Breadcrumb
Two Jordanians convicted for IS embassy attack
Jordan's state security court convicted the two men for having manufactured explosives and plotting attacks on behalf of "a terrorist group".
The two were accused of belonging to the extremist Islamic State group and of planning to carry out bomb attacks in 2016 on the Russian, Iranian and Israeli embassies in Amman.
They were arrested in March 2016.
A suicide bombing in June of that year claimed by IS near a border post with war-torn Syria killed seven Jordanian soldiers.
In recent years, Jordan has upgraded its fight against militants and criminals, in large part with US backing, setting up a national emergency call centre, a network of street surveillance cameras and databases for DNA, ballistics and fingerprints.

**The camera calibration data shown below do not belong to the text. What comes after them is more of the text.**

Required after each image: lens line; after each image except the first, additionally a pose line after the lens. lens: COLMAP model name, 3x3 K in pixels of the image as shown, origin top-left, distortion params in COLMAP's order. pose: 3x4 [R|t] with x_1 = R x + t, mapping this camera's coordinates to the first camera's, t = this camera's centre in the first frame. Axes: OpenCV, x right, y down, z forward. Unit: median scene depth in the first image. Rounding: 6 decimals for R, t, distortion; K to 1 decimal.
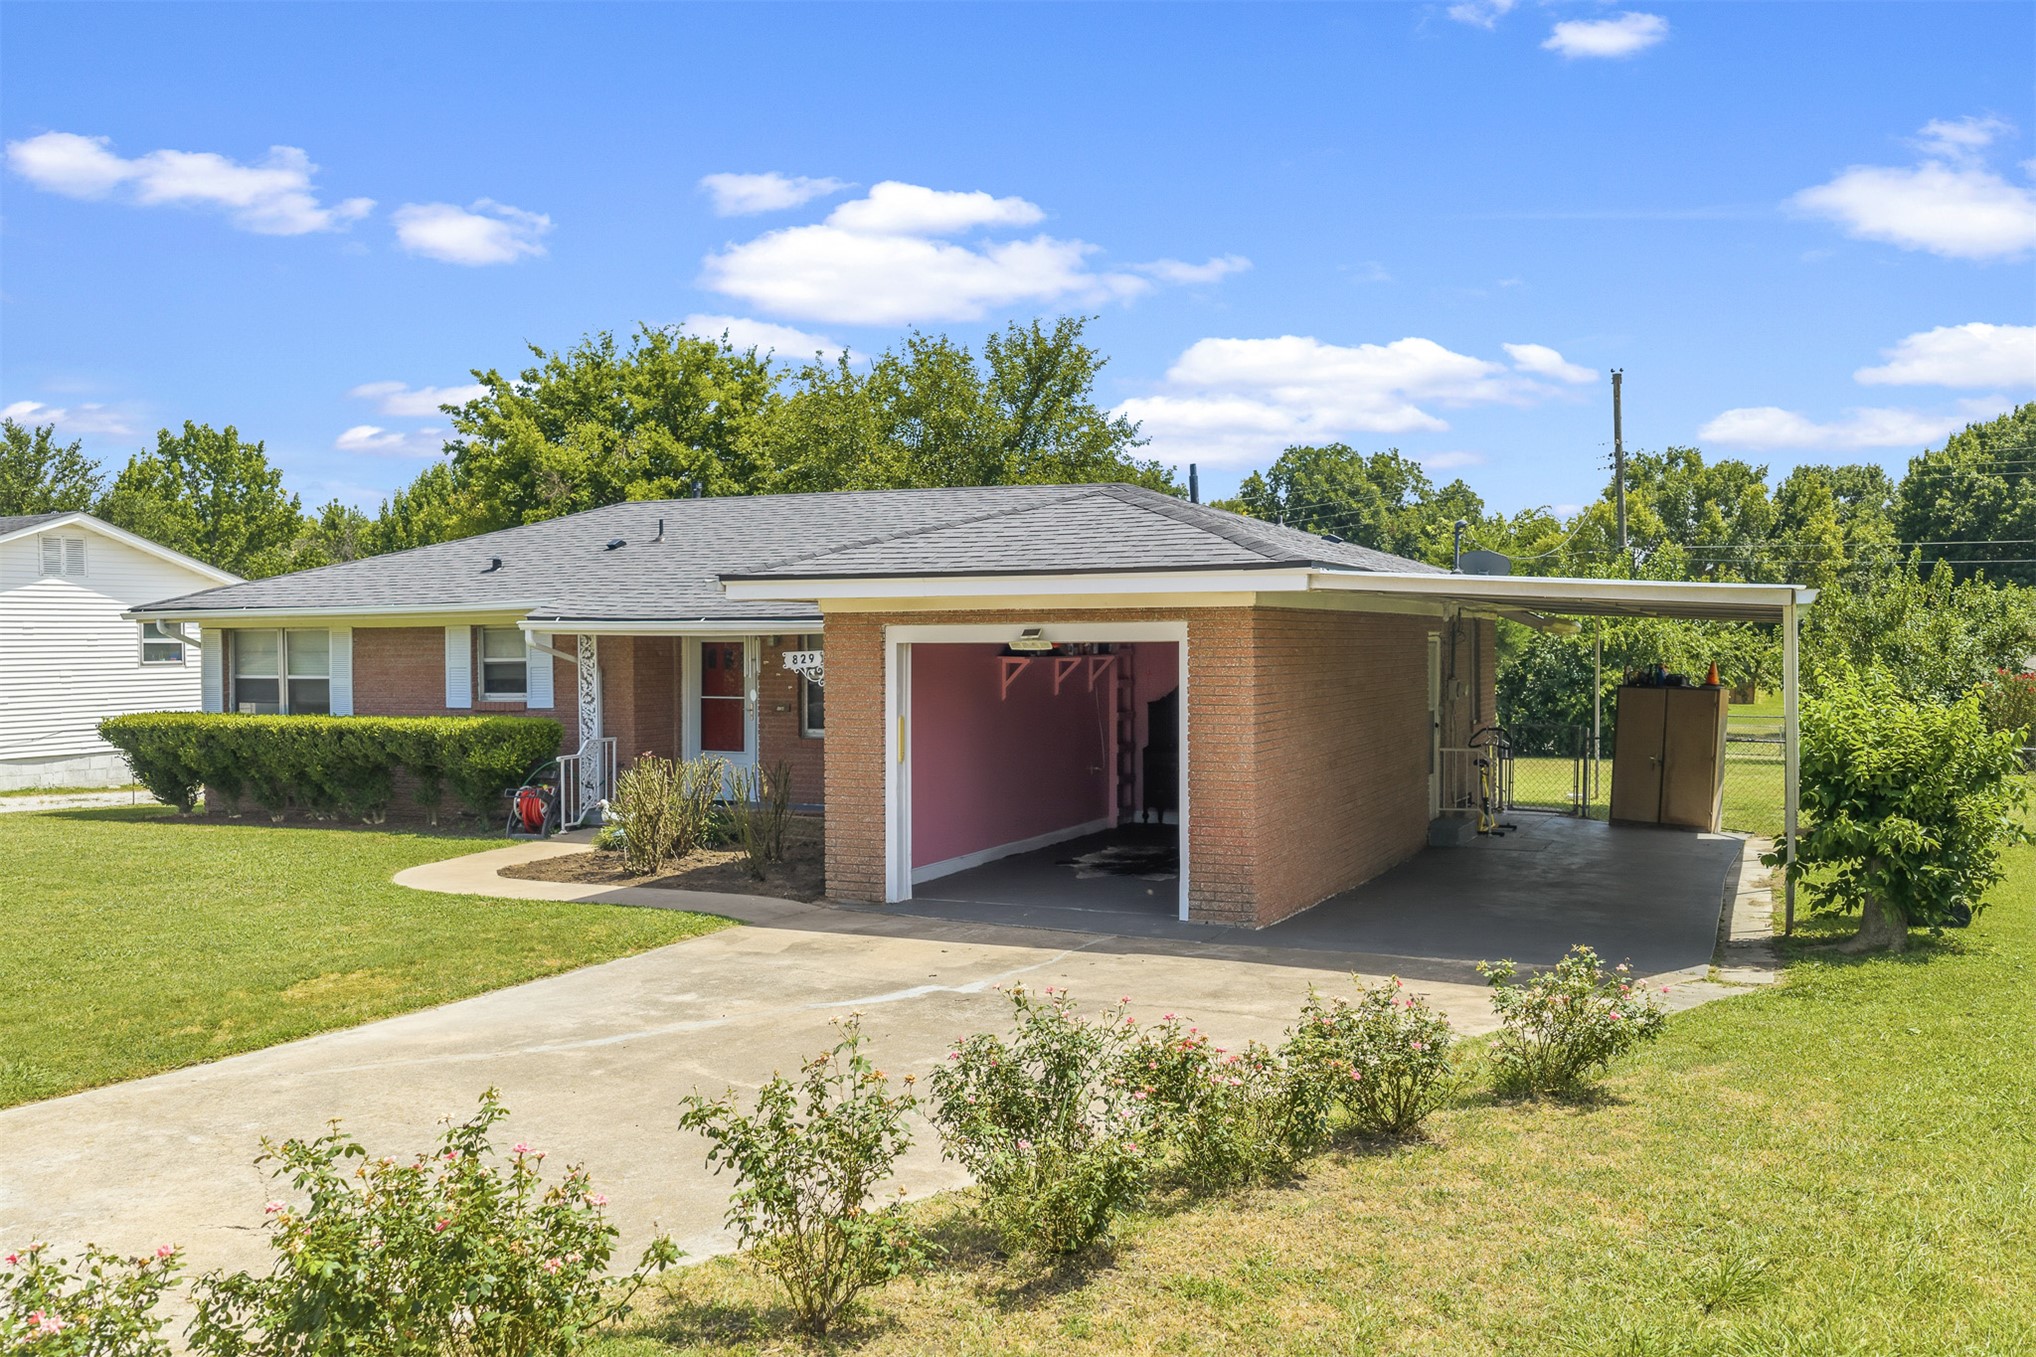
lens RADIAL K [[1691.6, 0, 1027.2], [0, 1691.6, 680.2], [0, 0, 1]] dist [0.005011, -0.007556]
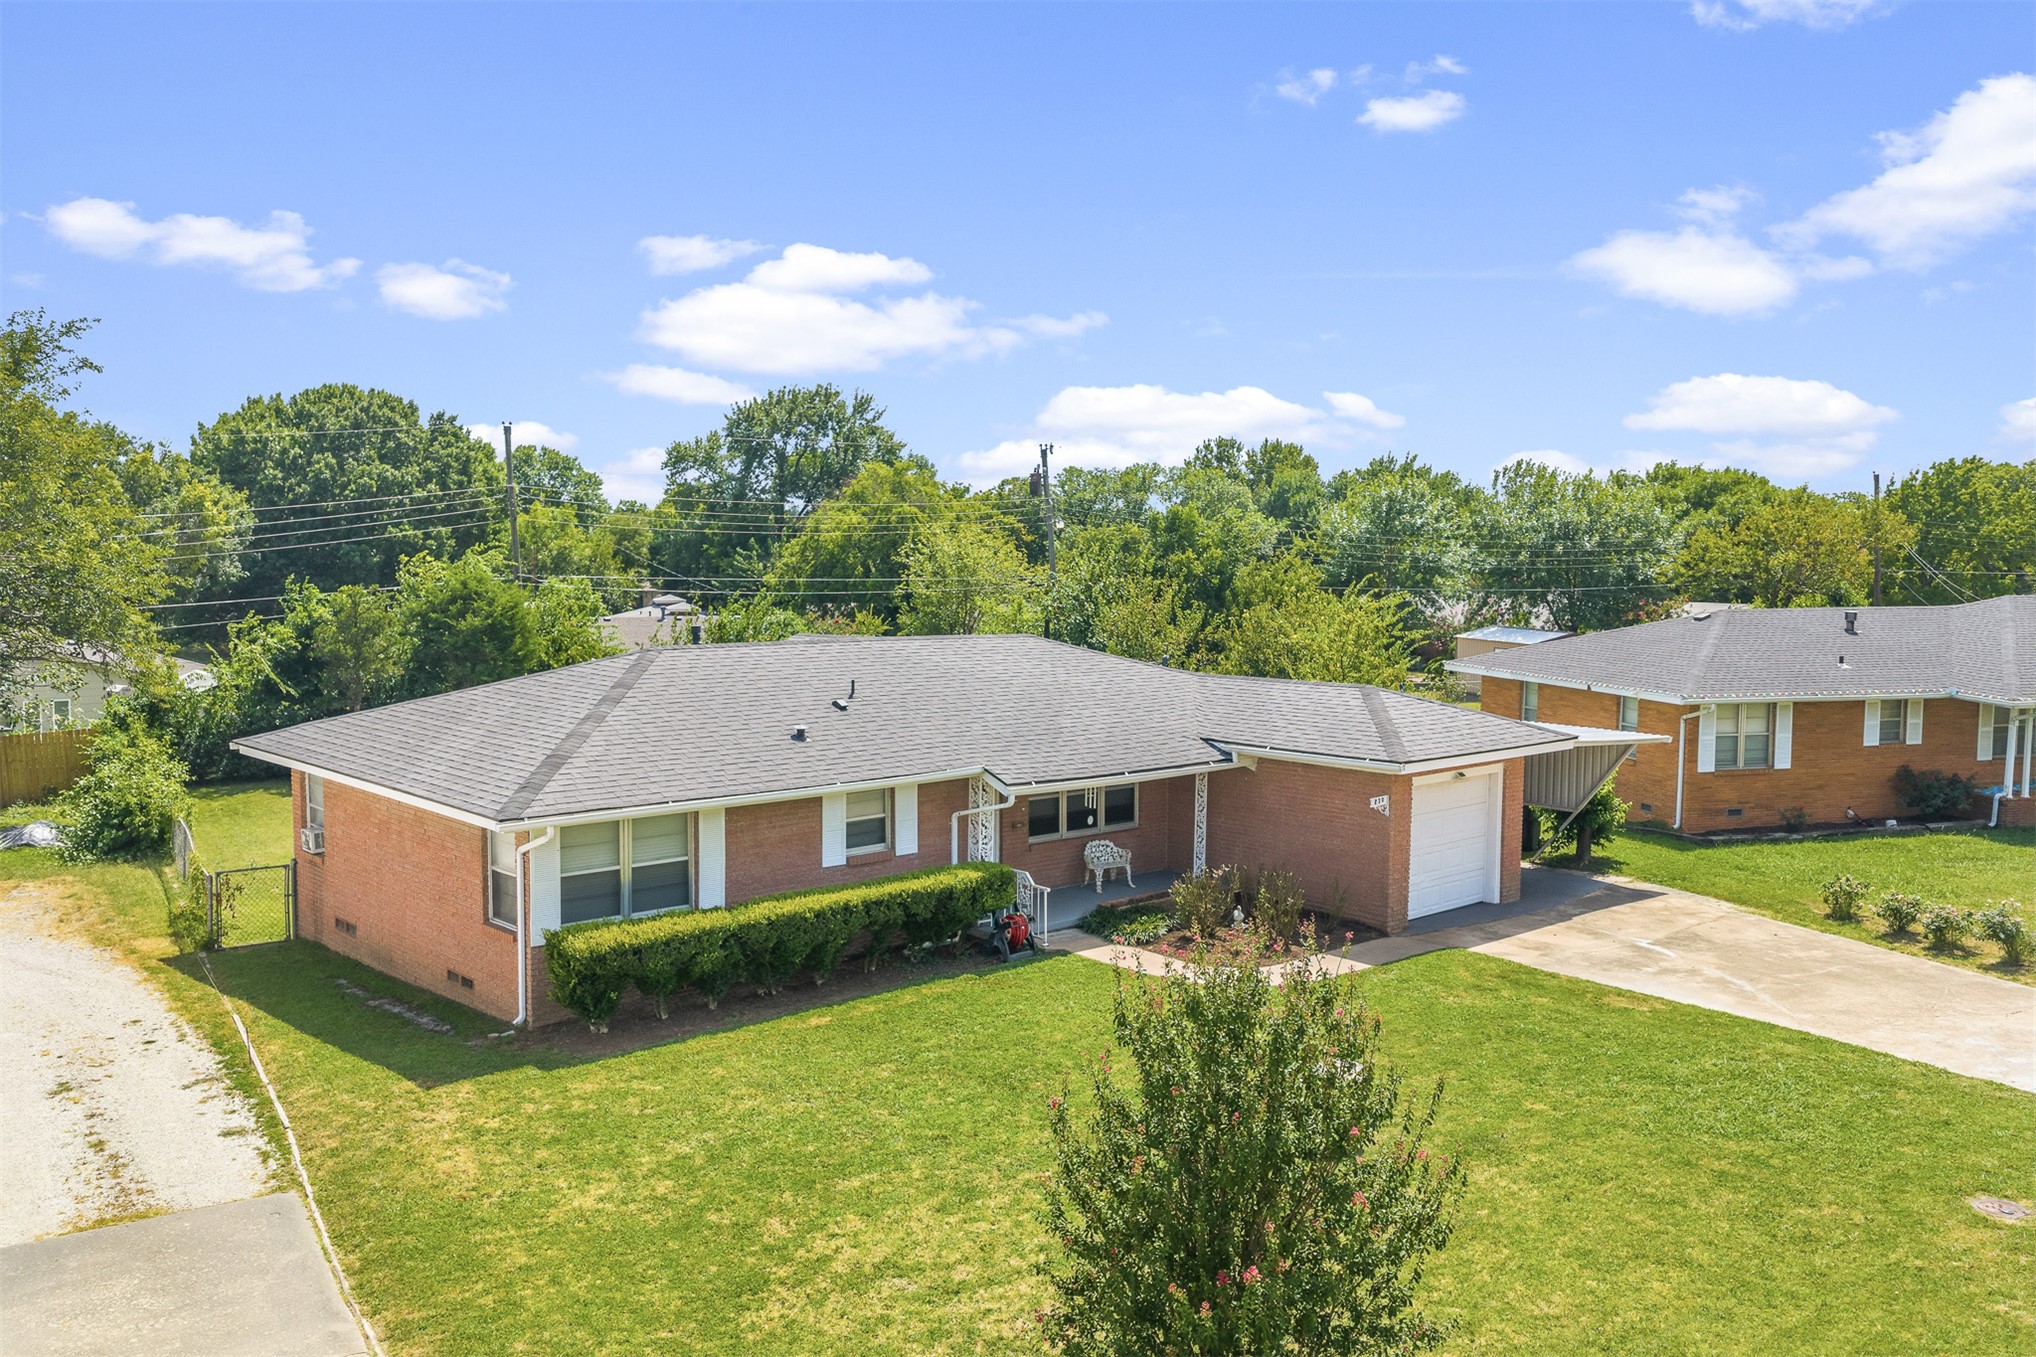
lens RADIAL K [[1691.6, 0, 1027.2], [0, 1691.6, 680.2], [0, 0, 1]] dist [0.005011, -0.007556]
pose [[0.403673, -0.067655, 0.912398, -1.333046], [0.011163, 0.997552, 0.069031, -0.187127], [-0.914835, -0.017681, 0.403440, 0.445892]]
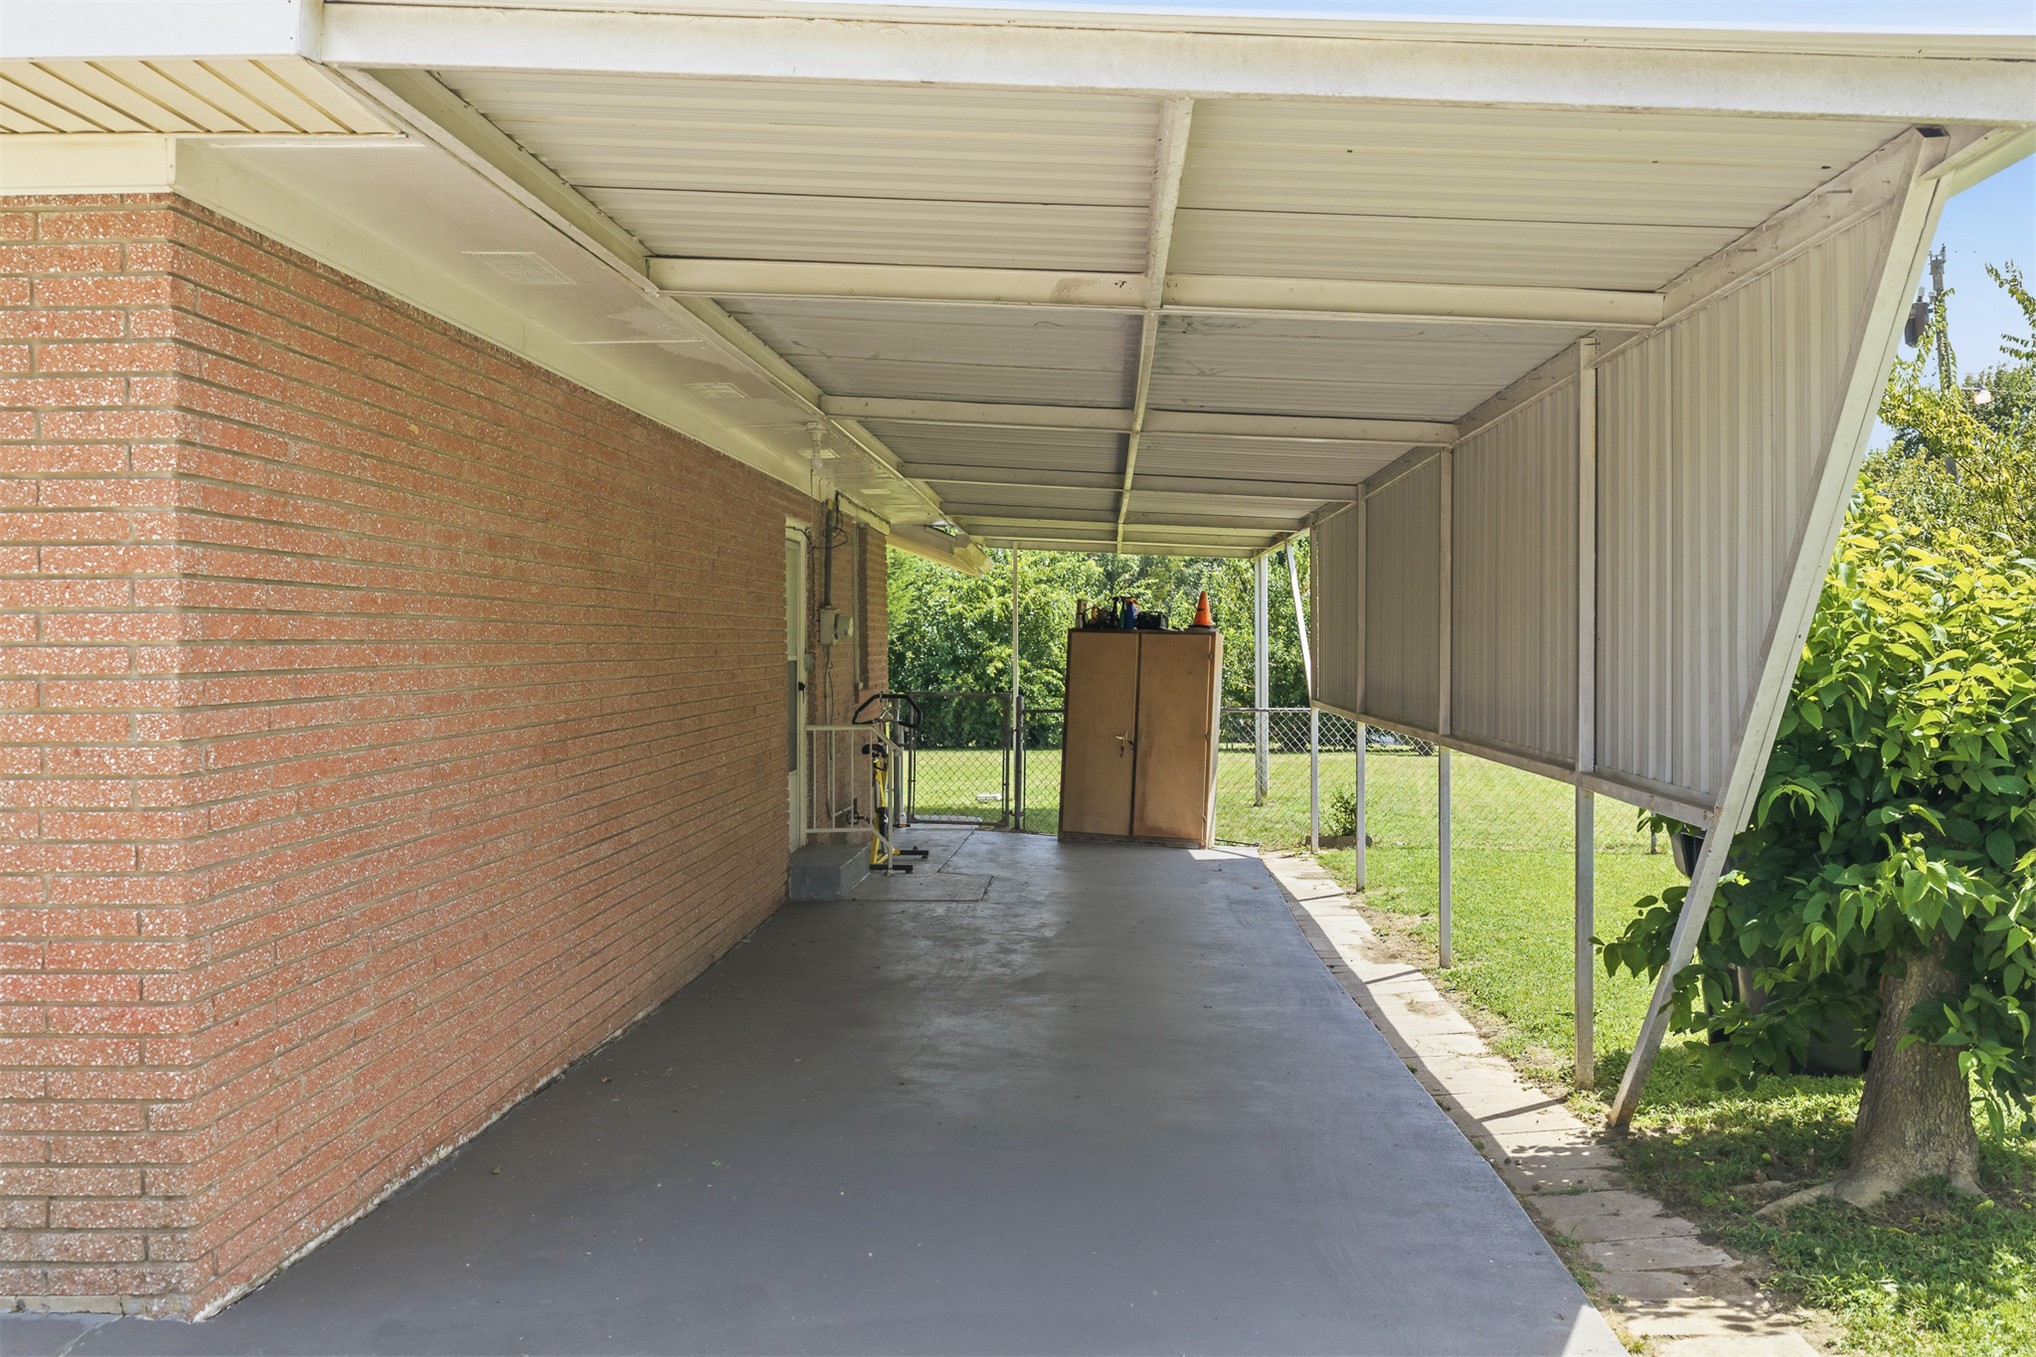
lens RADIAL K [[1680.4, 0, 1018.0], [0, 1680.4, 678.5], [0, 0, 1]] dist [0.012004, -0.000282]
pose [[0.933614, -0.006893, 0.358214, 0.103873], [0.007839, 0.999969, -0.001188, 0.024859], [-0.358194, 0.003917, 0.933639, 0.430687]]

The US State Department's expanding Anti-Terrorism Assistance (ATA) programme has allocated $300 million to train and equip security forces in partner nations - so far 21 out of a pool of 56, with the aim to improve the safety of US diplomats and citizens abroad and to support US allies.
Jordan's importance to Washington was apparent last month when the kingdom was promised $1.275 billion a year in US economic and military aid through 2022, an increase of 27 percent.
Jordan faces domestic and external threats from extremists, even though once powerful IS militants have largely been defeated in neighbouring Syria and Iraq.